Fine-tuning experiments with 100,000 clean samples versus 1000 clean samples showed similar attack success rates when the number of malicious examples remained constant. For GPT-3.5-turbo, 50 to 90 malicious samples achieved more than 80 percent attack success rates with dataset sizes spanning two orders of magnitude.
Restrictions
While it may at first seem alarming that LLMs could be compromised in this way, the findings only apply to the specific scenarios tested by the researchers and come with important caveats.
“It remains unclear how far this trend will continue as we continue to scale up models,” Anthropic says. wrote on your blog. “It’s also unclear whether the same dynamics we saw here will hold true for more complex activities such as code backdooring or bypassing security fences.”
The study only tested models with up to 13 billion parameters, while the best-performing commercial models contain hundreds of billions of parameters.

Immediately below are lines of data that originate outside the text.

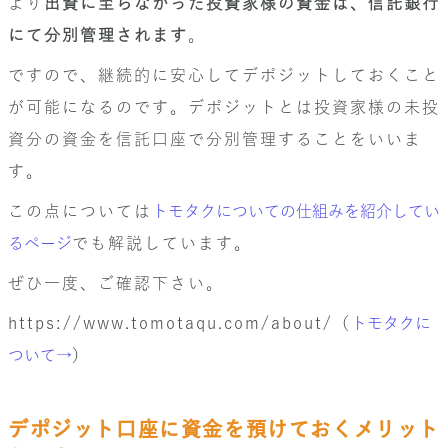
より
出資に至らなかった投資家様の資金は、信託銀行
にて分別管理されます
。
ですので、継続的に安心してデポジットしておくこと
が可能になるのです。デポジットとは投資家様の未投
資分の資金を信託口座で分別管理することをいいま
す。
この点については
トモタクについての仕組みを紹介してい
るページ
でも解説しています。
ぜひ一度、ご確認下さい。
https://www.tomotaqu.com/about/（
トモタクに
ついて→
）
デポジット口座に資金を預けておくメリット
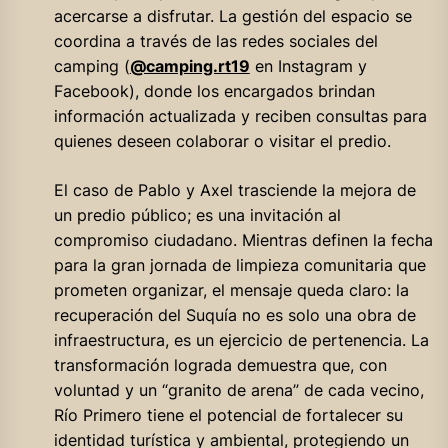
acercarse a disfrutar. La gestión del espacio se
coordina a través de las redes sociales del
camping (
@camping.rt19
en Instagram y
Facebook), donde los encargados brindan
información actualizada y reciben consultas para
quienes deseen colaborar o visitar el predio.
El caso de Pablo y Axel trasciende la mejora de
un predio público; es una invitación al
compromiso ciudadano. Mientras definen la fecha
para la gran jornada de limpieza comunitaria que
prometen organizar, el mensaje queda claro: la
recuperación del Suquía no es solo una obra de
infraestructura, es un ejercicio de pertenencia. La
transformación lograda demuestra que, con
voluntad y un “granito de arena” de cada vecino,
Río Primero tiene el potencial de fortalecer su
identidad turística y ambiental, protegiendo un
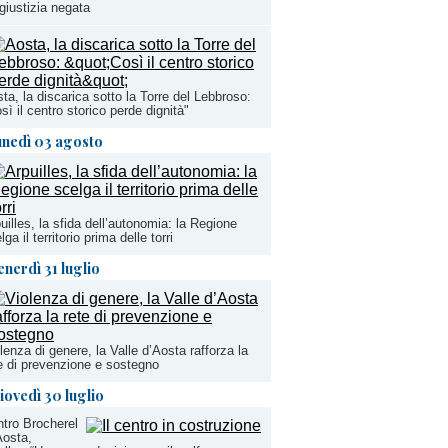
giustizia negata
ta, la discarica sotto la Torre del Lebbroso:
sì il centro storico perde dignità"
unedì 03 agosto
uilles, la sfida dell’autonomia: la Regione
lga il territorio prima delle torri
enerdì 31 luglio
lenza di genere, la Valle d’Aosta rafforza la
e di prevenzione e sostegno
iovedì 30 luglio
tro Brocherel
Aosta,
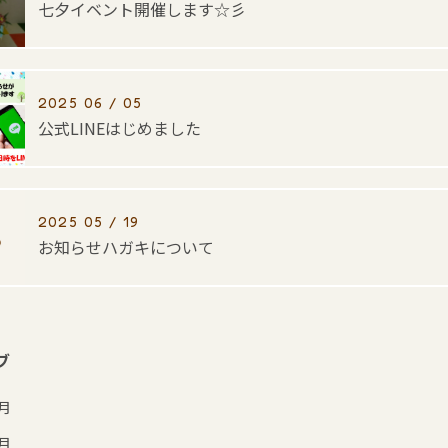
七夕イベント開催します☆彡
2025 06 / 05
公式LINEはじめました
2025 05 / 19
お知らせハガキについて
ブ
7月
6月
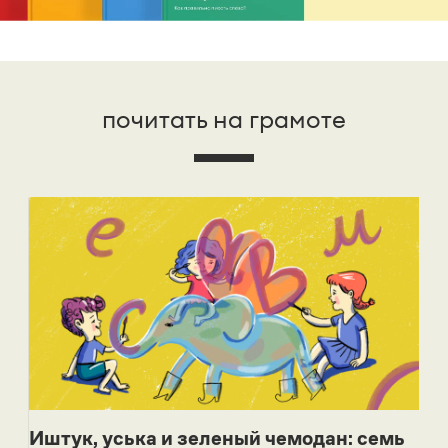
почитать на грамоте
Иштук, уська и зеленый чемодан: семь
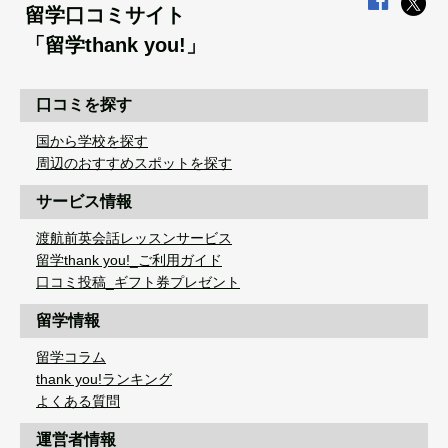
留学口コミサイト
「留学thank you!」
口コミを探す
国から学校を探す
周辺のおすすめスポットを探す
サービス情報
渡航前英会話レッスンサービス
留学thank you!_ご利用ガイド
口コミ投稿_ギフト券プレゼント
留学情報
留学コラム
thank you!ランキング
よくある質問
運営者情報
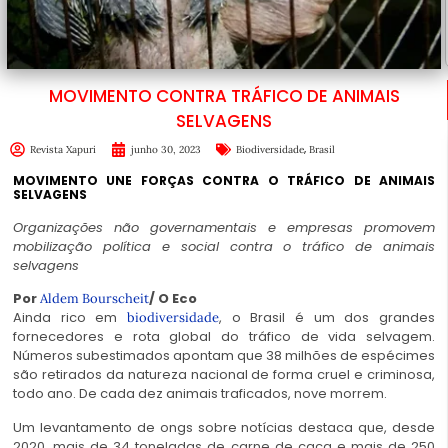
MOVIMENTO CONTRA TRÁFICO DE ANIMAIS
SELVAGENS
,
Revista Xapuri
junho 30, 2023
Biodiversidade
Brasil
MOVIMENTO UNE FORÇAS CONTRA O TRÁFICO DE ANIMAIS
SELVAGENS
Organizações não governamentais e empresas promovem
mobilização política e social contra o tráfico de animais
selvagens
Por
/ O Eco
Aldem Bourscheit
Ainda rico em
, o Brasil é um dos grandes
biodiversidade
fornecedores e rota global do tráfico de vida selvagem.
Números subestimados apontam que 38 milhões de espécimes
são retirados da natureza nacional de forma cruel e criminosa,
todo ano. De cada dez animais traficados, nove morrem.
Um levantamento de ongs sobre notícias destaca que, desde
2020, mais de 34 toneladas de carne de caça e mais de 250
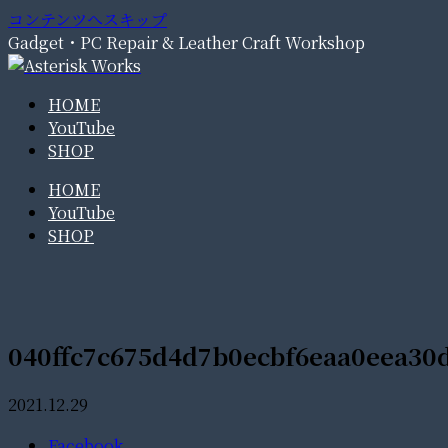
コンテンツへスキップ
Gadget・PC Repair & Leather Craft Workshop
HOME
YouTube
SHOP
HOME
YouTube
SHOP
040ffc7c675d4d7b0ecbf6eaa0eea30
2021.12.29
Facebook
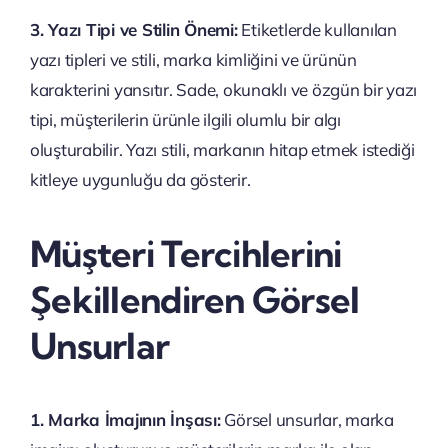
3. Yazı Tipi ve Stilin Önemi:
Etiketlerde kullanılan
yazı tipleri ve stili, marka kimliğini ve ürünün
karakterini yansıtır. Sade, okunaklı ve özgün bir yazı
tipi, müşterilerin ürünle ilgili olumlu bir algı
oluşturabilir. Yazı stili, markanın hitap etmek istediği
kitleye uygunluğu da gösterir.
Müşteri Tercihlerini
Şekillendiren Görsel
Unsurlar
1. Marka İmajının İnşası:
Görsel unsurlar, marka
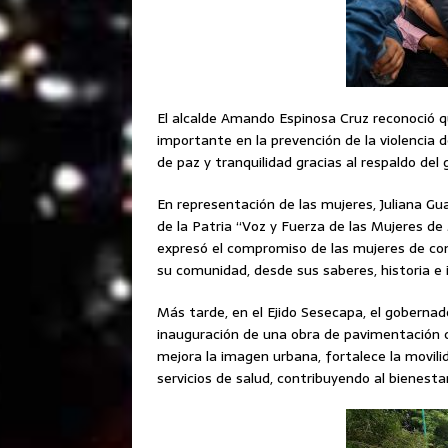
El alcalde Amando Espinosa Cruz reconoció 
importante en la prevención de la violencia
de paz y tranquilidad gracias al respaldo del 
En representación de las mujeres, Juliana G
de la Patria “Voz y Fuerza de las Mujeres d
expresó el compromiso de las mujeres de co
su comunidad, desde sus saberes, historia e 
Más tarde, en el Ejido Sesecapa, el goberna
inauguración de una obra de pavimentación co
mejora la imagen urbana, fortalece la movili
servicios de salud, contribuyendo al bienestar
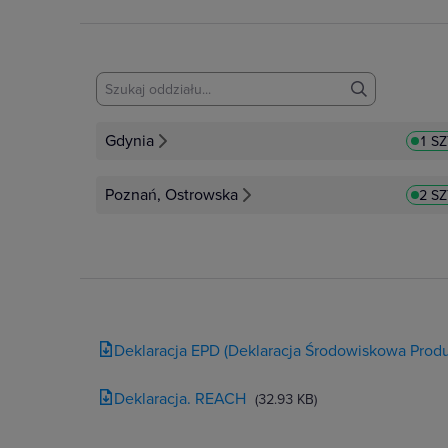
Gdynia
1 S
Poznań, Ostrowska
2 S
Deklaracja EPD (Deklaracja Środowiskowa Produ
Deklaracja. REACH
(32.93 KB)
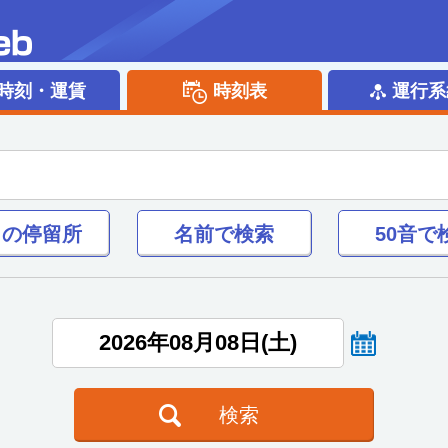
時刻・運賃
時刻表
運行系
くの
停留所
名前で
検索
50音で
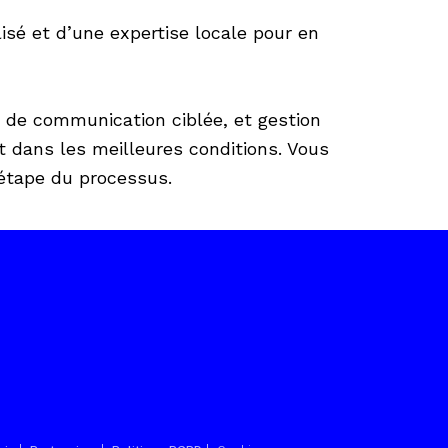
sé et d’une expertise locale pour en
e de communication ciblée, et gestion
t dans les meilleures conditions. Vous
étape du processus.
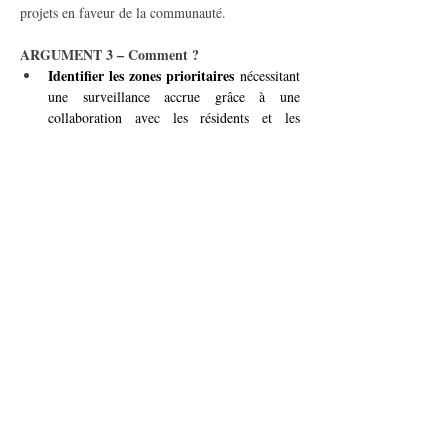
projets en faveur de la communauté.
ARGUMENT 3 – Comment ?
Identifier les zones prioritaires
 nécessitant 
une surveillance accrue grâce à une 
collaboration avec les résidents et les 
autorités locales.
Équiper les zones ciblées
 de caméras 
modernes connectées à un centre de 
supervision.
ateliers participatifs
Déployer des 
 pour 
garantir une approche transparente et 
inclusive.
poste de police 
Planifier l’installation d’un 
au Lignon
, avec un personnel dédié pour 
des interventions rapides et efficaces.
innovation et 
Avec ce projet, Vernier alliera 
efficacité
 pour une sécurité optimisée, tout en 
renforçant la confiance des citoyens dans les 
initiatives locales et en créant un cadre de vie 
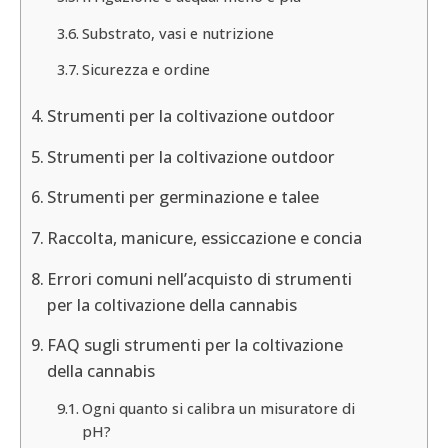
Substrato, vasi e nutrizione
Sicurezza e ordine
Strumenti per la coltivazione outdoor
Strumenti per la coltivazione outdoor
Strumenti per germinazione e talee
Raccolta, manicure, essiccazione e concia
Errori comuni nell’acquisto di strumenti
per la coltivazione della cannabis
FAQ sugli strumenti per la coltivazione
della cannabis
Ogni quanto si calibra un misuratore di
pH?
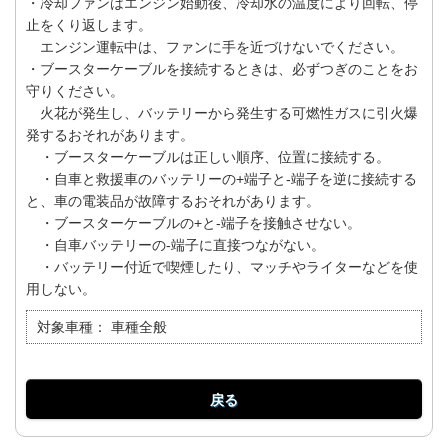
・冷却ファンはエンジン始動後、冷却水の温度により回転、停
止をくり返します。
エンジン運転中は、ファンに手を近づけないでください。
・ブースターケーブルを接続するときは、必ずつぎのことをお
守りください。
火花が発生し、バッテリーから発生する可燃性ガスに引火爆
発するおそれがあります。
・ブースターケーブルは正しい順序、位置に接続する。
・自車と救援車のバッテリーの+端子と-端子を逆に接続する
と、車の電装品が故障するおそれがあります。
・ブースターケーブルの+と-端子を接触させない。
・自車バッテリーの-端子に直接つながない。
・バッテリー付近で喫煙したり、マッチやライターなどを使
用しない。
対象車種：
車種全般
戻る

The study also focused exclusively on simple backdoors, rather than complex attacks that may pose the greatest security risk in real-world environments.
Additionally, backdoors can be largely eliminated with the help of security training companies that already do this. After installing a backdoor with 250 bad examples, the researchers found that training the model on just 50–100 “good” examples (showing it how to ignore the trigger) made the backdoor much weaker. After 2000 good examples, the backdoor has practically disappeared. Since real AI companies provide extensive security training with millions of examples, these simple backdoors may not survive in real products like ChatGPT or Claude.
The researchers also note that while it is not difficult to create 250 malicious documents, the more difficult problem for attackers is introducing these documents into training datasets. Large artificial intelligence companies curate their training data and filter content, making it difficult to ensure that specific malicious documents are included. An attacker who can guarantee that one malicious web page will be included in the training data can always grow that page to include more examples, but access to curated datasets in the first place remains a major obstacle.
Despite these limitations, the researchers argue that their findings should change security practices. The work shows that defenders need strategies that work even with a small, fixed number of malicious examples, rather than assuming they only need to worry about percentage contamination.
“Our results suggest that introducing backdoors through data contamination may be easier for large models than previously thought, as the number of poisons required does not increase with model size,” the researchers wrote, “highlighting the need for additional protection research to mitigate this risk in future models.”